Concerns about Lowry’s compensation package and esoteric menu of past perks, leaked to the New York Times from these same sources, have reduced Lowry’s Met prospects to even money, with Los Angeles County Museum of Art director Michael Govan coming up strong on the outside. Either way, Glenn is a goner for multiple reasons: his band of curatorial sycophants (John Elderfield, Joachim Pissarro, Kynaston McShine) is well on its way to being disbanded through departures and retirements (Pissarro is already gone). This system never worked in the first place, because it was antithetical to MoMA’s solo tradition of successive directors Alfred Barr, Rene d’Harnoncourt and Richard Oldenburg. Kathy Halbreich inherits and fructifies that tradition. Jerry Speyer’s "one thousand per cent endorsement" of Lowry appears to be a swift push out the door.

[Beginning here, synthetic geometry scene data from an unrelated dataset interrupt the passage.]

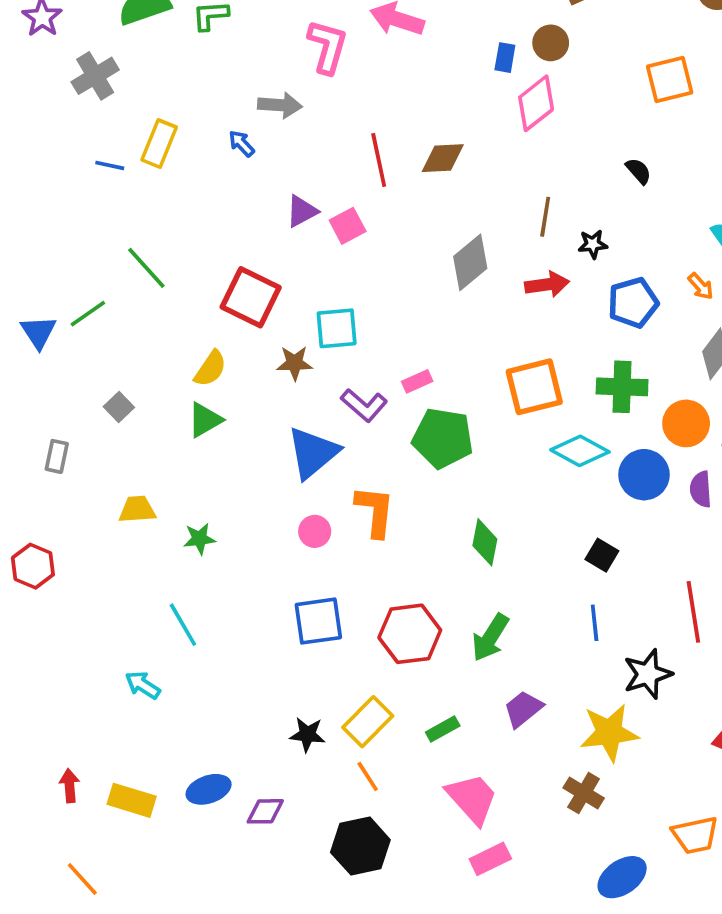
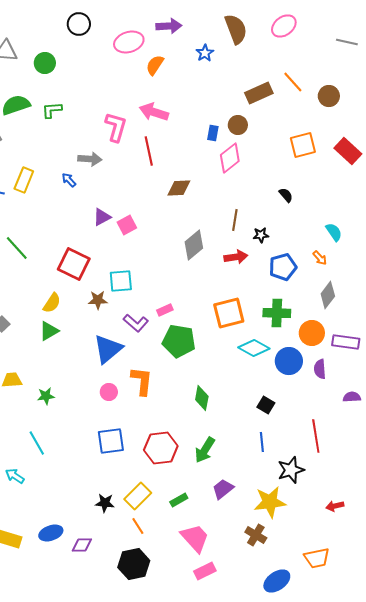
red line: (379, 160) -> (149, 151), moved

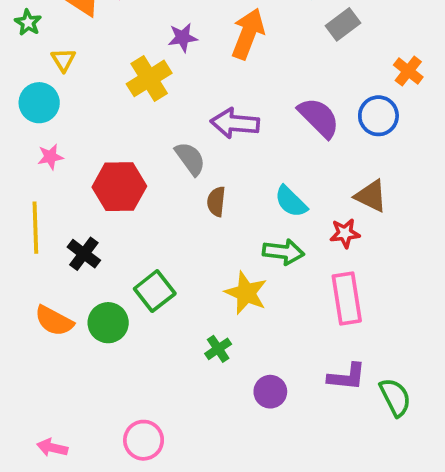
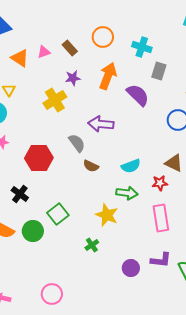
gray rectangle: (343, 24) -> (159, 71), turned -36
purple semicircle: (319, 118) -> (138, 95), moved
brown semicircle: (216, 202) -> (91, 166), turned -70
cyan semicircle: (291, 202) -> (131, 166), turned -66
purple circle: (270, 392) -> (131, 268), moved

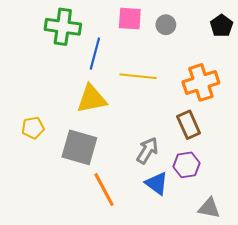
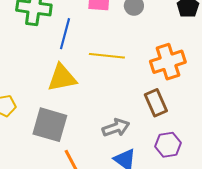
gray arrow: (147, 150) -> (116, 128), turned 40
purple hexagon: (186, 165) -> (168, 145), moved

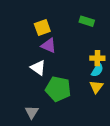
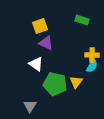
yellow triangle: (96, 87) -> (76, 82), moved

Lowry’s philosophy of business management for MoMA has also manifestly failed, reducing MoMA from the temple of modernism to a postmodern office building.

What are the specific implications of Halbreich’s ascendancy? The rehabilitation of Robert Storr, who shares a long friendship and a curatorial philosophy, "eclectic conformity," with Halbreich. Alfred Barr went to the MoMA library when he was fired, Storr to Venice. Both came back. Look for that Marlene Dumas retro to be canceled in favor of David Hammons. Halbreich will also sell the P.S.1 property and (finally) integrate the art of the last quarter century into Taniguchiland.

It cannot be underestimated what a threat Gary Tinterow’s slapdash venture into contemporary at the Met is to MoMA. The new photo show there is a singular challenge to Peter Galassi, MoMA’s photo czar, who has grown complacently Chelsea-oriented under Lowry. Halbreich will either liberate Galassi or fire him, all the while integrating photography into her curatorial nexus. The Halbreich incursion, though a conventional one, should push MoMA, necessarily, back to the future.


CHARLIE FINCH is co-author of Most Art Sucks: Five Years of Coagula (Smart Art Press).